I had so much fun being interviewed by Halimeh, aka Lulu over at Crying Toddlers! She’s a fantastic mom with a great blog that you should definitely check out! Here is part of my interview, but if you’d like to read the whole thing, you can read it on her blog here: https://www.cryingtoddlers.com/transferable-mom-skills/
Being a mom is the most difficult yet rewarding role I’ve ever had. Motherhood came with so many learning curves: some are steep ones, others are less daunting, but also what I fondly refer to as superpowers—otherwise known as skills-you-developed-by-the-virtue-of-being-an- awesome-mom, like you are! Most of those skills are readily transferable to the workplace so working moms, and parents, don’t hesitate to talk up your working moms strengths during your 1:1, career change, elevator pitch, or whenever and wherever you have to tell someone else how invaluable you are or make the magic happen.
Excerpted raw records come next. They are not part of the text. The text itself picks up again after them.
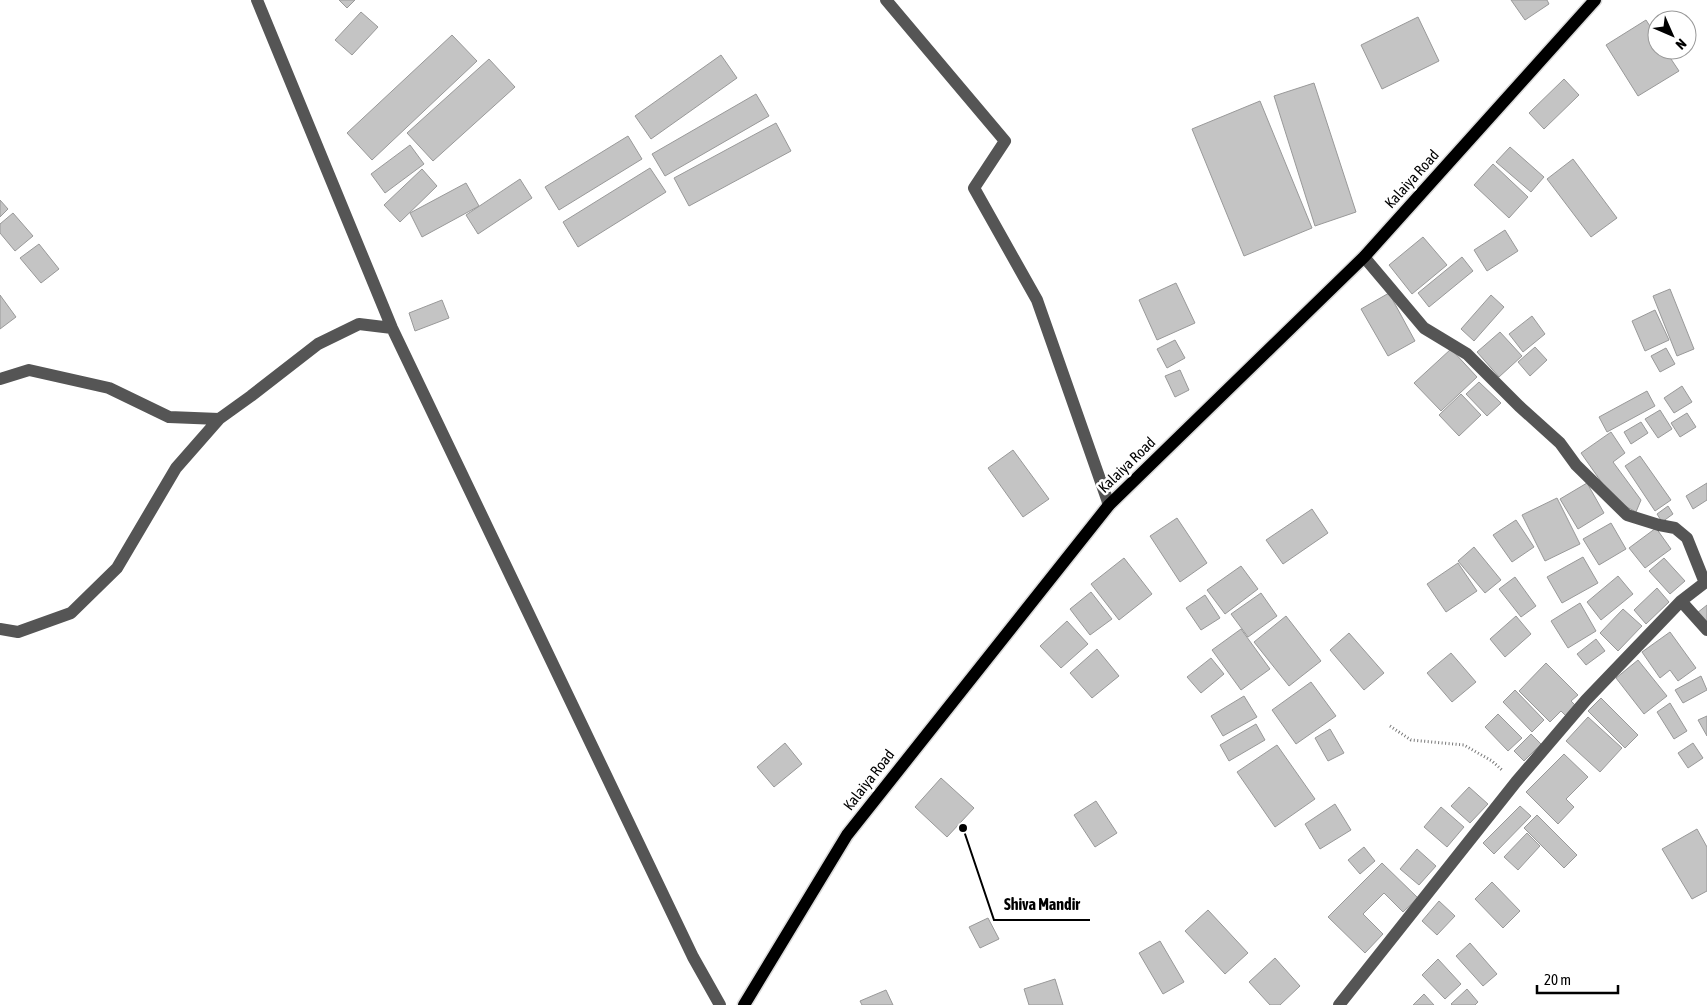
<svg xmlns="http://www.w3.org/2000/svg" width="1707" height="1005" viewBox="0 0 1707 1005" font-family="'Asap Condensed',sans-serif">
	<rect width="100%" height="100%" fill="#fff"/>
	<path fill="#c4c4c4" stroke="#999" d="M339 0H355L347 8Z
		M1511 0H1547L1549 4 1525 20Z
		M361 12 378 27 352 55 335 40Z
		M1418 17 1439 61 1382 89 1361 45Z
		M1646 20 1657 37V50H1665L1679 71 1638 96 1606 45Z
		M452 35 477 61 372 160 347 133Z
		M721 55 737 78 651 139 635 116Z
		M489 59 515 87 433 161 407 133Z
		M1564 79 1579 95 1544 129 1529 113Z
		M1314 83 1356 212 1315 226 1274 96Z
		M756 94 769 116 665 176 652 154Z
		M1260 101 1312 228 1244 256 1192 129Z
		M776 123 791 151 689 206 674 178Z
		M628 136 642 159 559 210 545 187Z
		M410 145 424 164 385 193 371 174Z
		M1510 147 1544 177 1531 192 1496 162Z
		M1573 159 1617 218 1591 237 1547 179Z
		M1493 164 1528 197 1509 218 1474 185Z
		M650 168 666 192 578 247 563 222Z
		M422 169 437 186 400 222 384 205Z
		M520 179 532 198 478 234 466 215Z
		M466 183 479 206 422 237 410 213Z
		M0 200 8 209 0 217Z
		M13 213 33 236 15 251 0 233V224Z
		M1505 230 1518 251 1487 271 1474 250Z
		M1423 237 1447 265 1412 294 1389 265Z
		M39 244 59 269 41 283 20 258Z
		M1462 257 1473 271 1429 307 1418 293Z
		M1176 283 1195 323 1157 340 1139 300Z
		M1670 289 1694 349 1677 356 1653 296Z
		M1389 293 1415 341 1388 356 1361 309Z
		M0 295 16 317 0 329Z
		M1491 295 1504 307 1474 341 1461 329Z
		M442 300 449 318 415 331 409 313Z
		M1655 310 1669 340 1645 351 1632 321Z
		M1532 316 1545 334 1523 352 1509 334Z
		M1500 332 1522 356 1499 377 1477 352Z
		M1175 340 1185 358 1167 368 1157 349Z
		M1535 347 1547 360 1530 376 1518 362Z
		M1666 348 1675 364 1660 372 1651 356Z
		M1451 349 1477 377 1441 411 1414 383Z
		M1180 370 1189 390 1175 397 1165 376Z
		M1479 382 1501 403 1487 416 1466 394Z
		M1682 386 1692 402 1674 413 1664 398Z
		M1647 391 1655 406 1607 432 1599 417Z
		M1461 394 1481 415 1459 436 1439 415Z
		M1660 410 1672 429 1658 438 1645 419Z
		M1687 413 1696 427 1680 437 1671 423Z
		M1641 422 1648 433 1631 444 1624 432Z
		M1611 432 1625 453 1613 462 1641 500 1636 512 1614 500 1581 453Z
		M1013 450 1049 499 1023 517 988 468Z
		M1640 456 1671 500 1655 511 1625 466Z
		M1587 483 1604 513 1578 529 1560 499Z
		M1707 483V500L1693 509 1686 496Z
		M1557 498 1580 544 1545 561 1522 515Z
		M1668 506 1673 514 1662 522 1657 514Z
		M1312 509 1328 533 1283 564 1266 540Z
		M1177 518 1207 563 1180 582 1150 536Z
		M1516 520 1534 547 1512 562 1493 535Z
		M1611 523 1626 549 1599 565 1583 539Z
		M1656 528 1671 549 1645 568 1629 548Z
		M1474 547 1501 580 1485 593 1458 561Z
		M1583 557 1598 583 1562 603 1547 577Z
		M1124 558 1152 594 1119 620 1091 584Z
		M1664 558 1685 581 1670 594 1649 571Z
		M1458 563 1477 591 1446 612 1427 584Z
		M1241 566 1258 589 1225 614 1207 590Z
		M1618 576 1633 594 1601 620 1587 602Z
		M1515 577 1536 606 1521 617 1499 589Z
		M1657 588 1669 602 1646 624 1634 610Z
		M1091 592 1112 619 1090 635 1070 609Z
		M1261 593 1277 616 1248 637 1231 614Z
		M1205 595 1220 618 1201 630 1186 608Z
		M1580 603 1596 631 1568 648 1551 621Z
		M1707 605V624L1697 613Z
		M1623 609 1642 626 1618 651 1600 633Z
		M1286 616 1321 661 1289 686 1254 642Z
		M1516 616 1531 634 1505 657 1490 639Z
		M1067 621 1088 644 1061 668 1040 646Z
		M1241 629 1270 669 1241 690 1212 650Z
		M1670 632 1696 668 1678 681 1670 670 1660 678 1642 652Z
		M1349 633 1384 673 1364 690 1330 650Z
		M1596 639 1605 651 1586 665 1577 654Z
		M1097 649 1119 676 1092 698 1070 673Z
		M1451 653 1476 682 1452 702 1427 673Z
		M1211 658 1224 674 1201 693 1187 677Z
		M1638 660 1667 696 1644 714 1616 678Z
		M1546 663 1578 695 1571 701 1576 706 1566 716 1561 711 1550 722 1519 691Z
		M1701 676 1707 690 1683 703 1675 690Z
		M1311 682 1336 716 1296 744 1272 710Z
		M1515 690 1544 720 1532 732 1503 702Z
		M1244 696 1257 717 1223 736 1211 716Z
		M1601 698 1638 735 1625 748 1588 711Z
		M1670 703 1687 731 1674 739 1657 712Z
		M1498 714 1522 738 1508 751 1485 727Z
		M1707 716V736L1698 720Z
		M1588 717 1622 748 1600 772 1566 741Z
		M1256 724 1265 740 1229 761 1220 745Z
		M1330 729 1344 753 1328 761 1315 738Z
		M1531 734 1541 744 1524 761 1514 751Z
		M785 743 802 764 774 787 757 767Z
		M1693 743 1703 758 1688 768 1678 753Z
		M1277 745 1315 799 1275 827 1237 772Z
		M1564 754 1588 777 1566 799 1574 807 1558 824 1526 792Z
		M941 778 974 808 947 837 915 807Z
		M1469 787 1488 804 1470 823 1451 806Z
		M1096 801 1117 833 1095 847 1074 815Z
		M1335 804 1351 830 1320 849 1305 824Z
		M1520 806 1531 816 1494 854 1483 843Z
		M1441 807 1464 827 1447 847 1424 827Z
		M1537 815 1577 855 1564 868 1524 828Z
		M1697 829 1707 847V891L1692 899 1662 849Z
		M1527 833 1540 846 1518 870 1504 857Z
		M1364 847 1375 861 1360 874 1348 860Z
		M1417 849 1436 866 1419 885 1400 869Z
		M1382 863 1418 898 1403 912 1384 893 1363 914 1383 934 1365 953 1328 917Z
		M1492 882 1520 911 1503 928 1475 899Z
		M1439 901 1455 916 1437 935 1422 921Z
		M1208 910 1248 953 1225 974 1185 931Z
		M988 918 999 939 980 948 969 927Z
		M1160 941 1184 982 1163 994 1139 953Z
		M1470 943 1497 974 1483 986 1456 956Z
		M1275 958 1300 986 1280 1005H1270L1249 982Z
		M1438 959 1461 984 1445 999 1422 975Z
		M1055 979 1063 1005H1029L1024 989Z
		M1467 989 1478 1002 1475 1005H1452L1451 1004Z
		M886 990 893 1005H862L860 1001Z
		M1424 994 1434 1005H1413Z"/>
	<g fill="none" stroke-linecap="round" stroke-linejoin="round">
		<g stroke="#dbdbdb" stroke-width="15">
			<path id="major" d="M744 1005 847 835 1109 505 1364 257 1595 0"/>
		</g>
		<path stroke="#777" stroke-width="3" stroke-dasharray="1 2.5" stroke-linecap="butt" d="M1390 726 1411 740 1464 745 1492 761 1502 770"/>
		<path stroke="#555" stroke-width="12" d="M257 0 392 328 693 957 720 1005
			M886 0 1005 141 974 188 1037 300 1109 505
			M1364 257 1424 328 1467 354 1519 406 1560 443 1576 465 1627 515 1659 525 1675 528 1687 538 1705 583
			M0 379 29 370 109 388 169 417 219 419 251 396 318 344 359 324 392 328
			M1681 601 1707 630
			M0 629 18 632 71 613 117 568 176 468 219 419
			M1339 1005 1516 782 1586 700 1681 601 1707 581"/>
		<use href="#major" stroke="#000" stroke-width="12"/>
	</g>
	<g text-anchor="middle" stroke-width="5" stroke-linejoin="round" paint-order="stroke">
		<g font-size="15" fill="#000" stroke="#fff">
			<text transform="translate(1412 179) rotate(-48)" y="5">Kalaiya Road</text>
			<text transform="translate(1127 465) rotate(-44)" y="5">Kalaiya Road</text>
			<text transform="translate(869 780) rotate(-52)" y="5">Kalaiya Road</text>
		</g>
	</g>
	<path fill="none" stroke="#000" stroke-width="2" d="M963 828L994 920H1090"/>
	<circle fill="#000" stroke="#fff" stroke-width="2" cx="963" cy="828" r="5"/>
	<g font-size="16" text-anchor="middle" font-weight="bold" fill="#000" stroke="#fff" stroke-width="5" stroke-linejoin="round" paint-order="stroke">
		<text x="1042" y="910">Shiva Mandir</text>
	</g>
	<g transform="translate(1672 35) rotate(135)"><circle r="24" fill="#ffffff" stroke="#999999"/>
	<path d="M0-4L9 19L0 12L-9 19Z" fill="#000000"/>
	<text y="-8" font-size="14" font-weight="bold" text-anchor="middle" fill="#000000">N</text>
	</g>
	<path d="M1537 985v8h81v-8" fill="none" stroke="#000000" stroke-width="2.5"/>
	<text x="1544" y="985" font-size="15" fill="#000000" stroke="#ffffff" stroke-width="4" paint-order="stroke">20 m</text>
</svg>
Here are my top skills that, with real examples to boot, can help you change the game in the workplace. Here are the 7 transferable mom skills you can use at work!
1. Problem-solving with applied creativity:
This is one of the major transferable mom skills! When you become a parent – especially during the recent pandemic – you are constantly problem-solving, and if you have more than one child, you become the de facto referee. And you learn to solve problems that you didn’t know were problems at all with a touch of creativity! Comforting a child that lost a staring contest with his siblings for example, or transforming a very badly drawn plate into a brightly colored sun! And now you have some breathing space till the next drama! If you perfected the skill of when to step in to help your child problem-solve and/
or how to provide him/her with the tools to do it themselves, that’s at the core of being a people leader, right there.
2. Strategic Thinking:
I call it the thinking ahead power aka plan A, B, and even C. It can involve bringing that extra pair of clothes in case your little one pours water/paint or whatever sticky and messy mixture they encounter during a mere walk in the park, planning everyone’s schedules, and having a solution for potential problems that may arise. Think about how you can apply this one to your current job or career in general and be the extra pair of eyes/ears on projects for example.
3. People + team management:
Do you remember how uncooperative your toddler once was /is? Being charming one minute and super moody or even angry the next. And you managed those phases; don’t start me on the terrible twos or troublesome threes, so
now when you think of the worst colleague you ever worked with, does it even come close to that You smoothed out crises, extinguished fires, settled conflicts, and still had some room for growth and lessons learned. Another familiar example was more prevalent during the pandemic. Managing your work, homeschooling that may have included a pre-schooler and older siblings, and keeping everyone focused and in relative harmony. With all of my experiences, I am fairly certain that there is no one at work with whom you cannot collaborate or reach an agreement.